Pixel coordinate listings
▬▬▬▬▬▬▬▬▬▬

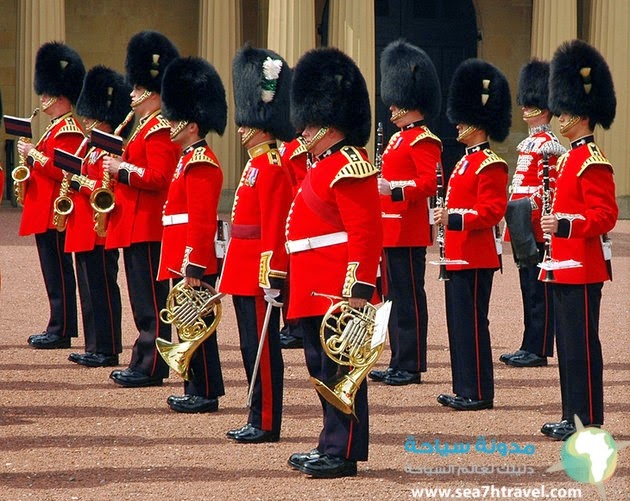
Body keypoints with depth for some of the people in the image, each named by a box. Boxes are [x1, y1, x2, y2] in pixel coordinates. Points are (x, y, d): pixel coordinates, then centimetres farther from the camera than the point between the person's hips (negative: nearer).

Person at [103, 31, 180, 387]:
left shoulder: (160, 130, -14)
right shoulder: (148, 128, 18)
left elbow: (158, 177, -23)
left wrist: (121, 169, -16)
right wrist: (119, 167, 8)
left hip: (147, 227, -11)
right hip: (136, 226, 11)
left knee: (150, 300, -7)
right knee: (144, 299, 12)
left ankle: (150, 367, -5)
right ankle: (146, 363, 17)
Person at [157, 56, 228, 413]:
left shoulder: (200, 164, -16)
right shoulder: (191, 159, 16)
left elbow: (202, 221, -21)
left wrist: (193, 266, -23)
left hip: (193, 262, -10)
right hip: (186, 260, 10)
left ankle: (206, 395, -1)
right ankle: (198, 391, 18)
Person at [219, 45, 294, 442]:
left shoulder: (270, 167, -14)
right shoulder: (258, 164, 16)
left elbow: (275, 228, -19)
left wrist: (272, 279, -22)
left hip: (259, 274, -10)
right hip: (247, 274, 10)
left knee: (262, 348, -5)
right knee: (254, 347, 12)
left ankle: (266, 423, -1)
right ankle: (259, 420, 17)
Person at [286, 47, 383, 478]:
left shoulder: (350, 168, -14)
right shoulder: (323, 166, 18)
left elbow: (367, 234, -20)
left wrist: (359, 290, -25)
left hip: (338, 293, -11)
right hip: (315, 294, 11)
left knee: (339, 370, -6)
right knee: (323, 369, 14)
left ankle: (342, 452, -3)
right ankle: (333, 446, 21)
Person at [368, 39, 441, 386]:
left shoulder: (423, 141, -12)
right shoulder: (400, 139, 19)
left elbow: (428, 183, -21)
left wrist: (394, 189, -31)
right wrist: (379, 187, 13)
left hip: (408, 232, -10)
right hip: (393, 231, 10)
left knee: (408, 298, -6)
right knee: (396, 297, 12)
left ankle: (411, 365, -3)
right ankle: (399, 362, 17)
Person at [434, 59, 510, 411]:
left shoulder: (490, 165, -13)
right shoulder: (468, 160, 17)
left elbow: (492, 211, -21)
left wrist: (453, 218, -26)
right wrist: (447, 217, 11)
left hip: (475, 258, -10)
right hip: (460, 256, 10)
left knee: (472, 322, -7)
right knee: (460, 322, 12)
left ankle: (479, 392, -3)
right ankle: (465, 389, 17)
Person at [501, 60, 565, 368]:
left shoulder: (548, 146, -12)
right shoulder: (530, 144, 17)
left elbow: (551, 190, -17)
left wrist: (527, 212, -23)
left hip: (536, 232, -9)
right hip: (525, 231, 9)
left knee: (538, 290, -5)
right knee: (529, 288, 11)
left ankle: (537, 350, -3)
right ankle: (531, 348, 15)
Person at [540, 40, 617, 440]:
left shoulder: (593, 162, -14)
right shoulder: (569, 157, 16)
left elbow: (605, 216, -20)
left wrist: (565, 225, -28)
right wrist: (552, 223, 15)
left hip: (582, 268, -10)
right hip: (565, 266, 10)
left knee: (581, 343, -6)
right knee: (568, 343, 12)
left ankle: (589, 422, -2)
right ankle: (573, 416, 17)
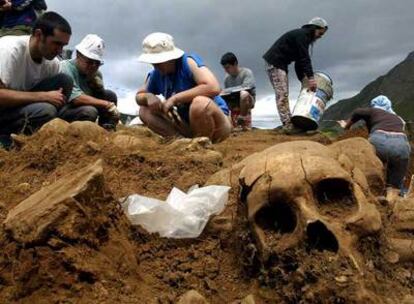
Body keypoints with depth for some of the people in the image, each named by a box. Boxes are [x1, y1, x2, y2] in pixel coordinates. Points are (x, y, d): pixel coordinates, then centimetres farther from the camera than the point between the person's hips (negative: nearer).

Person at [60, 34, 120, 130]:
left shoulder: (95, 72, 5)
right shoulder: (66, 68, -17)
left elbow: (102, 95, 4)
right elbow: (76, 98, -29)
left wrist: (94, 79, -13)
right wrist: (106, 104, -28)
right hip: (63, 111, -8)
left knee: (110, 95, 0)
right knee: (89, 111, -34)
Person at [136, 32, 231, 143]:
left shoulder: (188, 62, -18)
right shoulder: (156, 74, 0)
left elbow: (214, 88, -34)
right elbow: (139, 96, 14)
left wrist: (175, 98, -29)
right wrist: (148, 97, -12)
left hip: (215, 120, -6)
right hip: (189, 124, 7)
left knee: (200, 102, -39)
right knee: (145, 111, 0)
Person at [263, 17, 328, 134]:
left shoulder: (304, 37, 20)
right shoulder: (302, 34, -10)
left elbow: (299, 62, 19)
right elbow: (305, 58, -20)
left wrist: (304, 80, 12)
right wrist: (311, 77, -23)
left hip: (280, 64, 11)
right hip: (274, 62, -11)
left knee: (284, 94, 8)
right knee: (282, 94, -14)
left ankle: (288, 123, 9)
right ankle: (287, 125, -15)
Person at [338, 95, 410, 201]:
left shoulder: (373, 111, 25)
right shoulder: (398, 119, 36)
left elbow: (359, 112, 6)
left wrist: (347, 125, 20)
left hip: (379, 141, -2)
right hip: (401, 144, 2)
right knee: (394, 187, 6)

▬▬▬▬▬▬▬▬▬▬

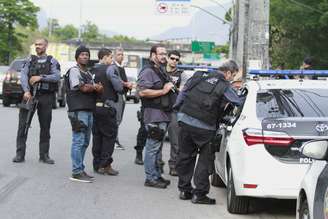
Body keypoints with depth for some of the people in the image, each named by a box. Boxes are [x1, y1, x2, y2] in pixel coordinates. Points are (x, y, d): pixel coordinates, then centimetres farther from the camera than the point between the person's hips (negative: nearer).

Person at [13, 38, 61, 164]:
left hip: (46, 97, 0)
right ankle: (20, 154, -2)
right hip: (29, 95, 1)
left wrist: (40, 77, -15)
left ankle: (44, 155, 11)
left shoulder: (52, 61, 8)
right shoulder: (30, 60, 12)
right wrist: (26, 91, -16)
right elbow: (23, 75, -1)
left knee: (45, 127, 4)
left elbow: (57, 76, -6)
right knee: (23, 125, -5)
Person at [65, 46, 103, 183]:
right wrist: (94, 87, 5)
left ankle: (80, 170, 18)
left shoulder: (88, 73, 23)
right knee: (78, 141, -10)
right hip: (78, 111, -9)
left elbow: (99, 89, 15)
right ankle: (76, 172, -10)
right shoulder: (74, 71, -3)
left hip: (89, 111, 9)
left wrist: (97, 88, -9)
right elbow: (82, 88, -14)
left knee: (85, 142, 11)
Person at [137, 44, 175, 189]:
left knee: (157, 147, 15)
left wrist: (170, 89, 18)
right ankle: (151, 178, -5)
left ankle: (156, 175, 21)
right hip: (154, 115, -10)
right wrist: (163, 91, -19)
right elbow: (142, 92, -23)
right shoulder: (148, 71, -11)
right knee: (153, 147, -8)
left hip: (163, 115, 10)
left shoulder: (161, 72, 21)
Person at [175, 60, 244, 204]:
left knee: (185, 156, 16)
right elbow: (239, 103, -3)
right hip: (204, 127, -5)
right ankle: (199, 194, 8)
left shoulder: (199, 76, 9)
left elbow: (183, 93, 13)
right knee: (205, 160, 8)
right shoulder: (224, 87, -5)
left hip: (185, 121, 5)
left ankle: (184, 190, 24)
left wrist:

▬▬▬▬▬▬▬▬▬▬

From the entries above, return every line from the one containing "left knee: (472, 322, -7)" through the one containing "right ankle: (531, 348, 15)", including both of those lines, copied character for character.

left knee: (472, 322, -7)
right knee: (460, 322, 12)
left ankle: (479, 392, -3)
right ankle: (465, 389, 17)
Person at [501, 60, 565, 368]:
left shoulder: (548, 146, -12)
right shoulder: (530, 144, 17)
left elbow: (551, 190, -17)
left wrist: (527, 212, -23)
left hip: (536, 232, -9)
right hip: (525, 231, 9)
left knee: (538, 290, -5)
right knee: (529, 288, 11)
left ankle: (537, 350, -3)
right ankle: (531, 348, 15)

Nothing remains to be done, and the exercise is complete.